Moreover, Jingdong and Guanhua have always had in-depth cooperation in the home business, and the acquisition of Guanhua is also considered by the outside world to be a "model enterprise" that JD.com hopes to build an offline retail market, and Beijing has always been the main battlefield of JD.com, and JD.com's exploration on its own territory will often take a step ahead.

In addition, JD.com has also adjusted its development direction in the fresh food business. The previously self-operated Jingxi and Qixian will relatively test JD.com's supply chain capabilities, so this time JD.com's "JD Grocery Shopping" has chosen the aggregation model, aggregating many third-party platforms such as Pagoda, Wumart, Dingdong Grocery Shopping, Carrefour, Yonghui Supermarket, and even competitors Freshippo.

For JD.com, the aggregation model can not only alleviate its anxiety on fresh supply and fresh consumption, but on the other hand, JD.com's strong logistics and distribution capabilities can also make it more comfortable in instant retail.

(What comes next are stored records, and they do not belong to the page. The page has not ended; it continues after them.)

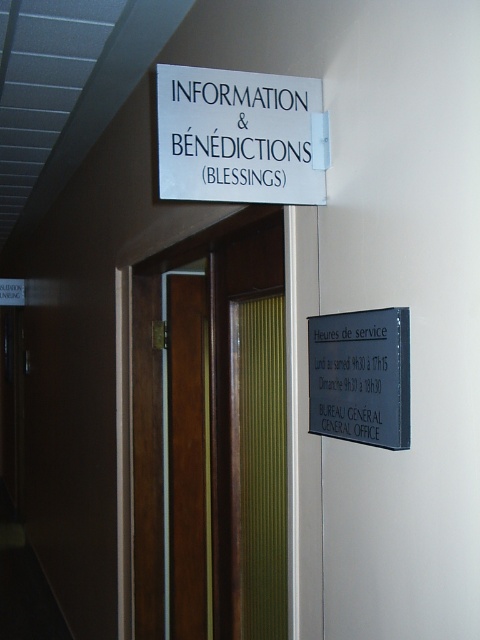
Is white plastic sign at upper center shorter than metallic gray sign at right?

No.

Between white plastic sign at upper center and metallic gray sign at right, which one is positioned higher?

white plastic sign at upper center

Is point (278, 77) farther from camera compared to point (334, 317)?

Yes.

Find the location of a particular element. The image size is (480, 640). white plastic sign at upper center is located at coordinates (240, 136).

Can you confirm if brown wood door at center is positioned to the right of metallic gray sign at right?

Incorrect, brown wood door at center is not on the right side of metallic gray sign at right.

You are a GUI agent. You are given a task and a screenshot of the screen. Output one action in this format:
    pyautogui.click(x=<x>, y=<y>)
    Task: Click on the brown wood door at center
    This screenshot has width=480, height=640.
    Given the screenshot: What is the action you would take?
    pyautogui.click(x=210, y=396)

Can you confirm if brown wood door at center is wider than white plastic sign at upper center?

Yes.

Between brown wood door at center and white plastic sign at upper center, which one has less height?

white plastic sign at upper center

Locate an element on the screen. brown wood door at center is located at coordinates (210, 396).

Jingdong low-key restart the front warehouse, Liu Qiangdong is still reluctant to live a fresh dream

It can be speculated that when the platform-based operation mode of "Jingdong grocery shopping" develops to a certain stage, after Jingdong has completed exploration and trial and error, the platform will most likely gradually increase its self-operated products, and even further layout the national front warehouse, and then move closer to the direction of fresh e-commerce.

Looking back on the past, many fresh food e-commerce platforms that have been cleared by the market have repeatedly opened warehouses, built stores, and then closed stores and withdrawn cities in different cities, including the former Jingxi and Qixian.

The cost of repeated trial and error is obviously not small, coupled with the need for a lot of upfront investment whether it is a front-end warehouse or a one-store warehouse, JD.com's bypass of the "asset-heavy model" of direct exit is not another better choice.

Finally, looking back at JD.com's recent series of actions, from "tens of billions of subsidies" to restarting the front warehouse, JD.com's desire for the sinking market has become more and more obvious, and instant retail is obviously also a "knife" that wants to cut a hole in the sinking market, so as to achieve the purpose of pulling new ones, attracting traffic and cultivating users' minds faster.

However, this is also a problem that Jingdong may face in the future, in local life services, there are both old guns such as Meituan, as well as upstarts such as Douyin and WeChat, for JD.com, the long-term solidified brand positioning of the platform, as well as the user habits of active search on e-commerce platforms, may also become its "roadblock" on instant retail and even fresh e-commerce, JD.com to continue to "taste", the challenge will be great.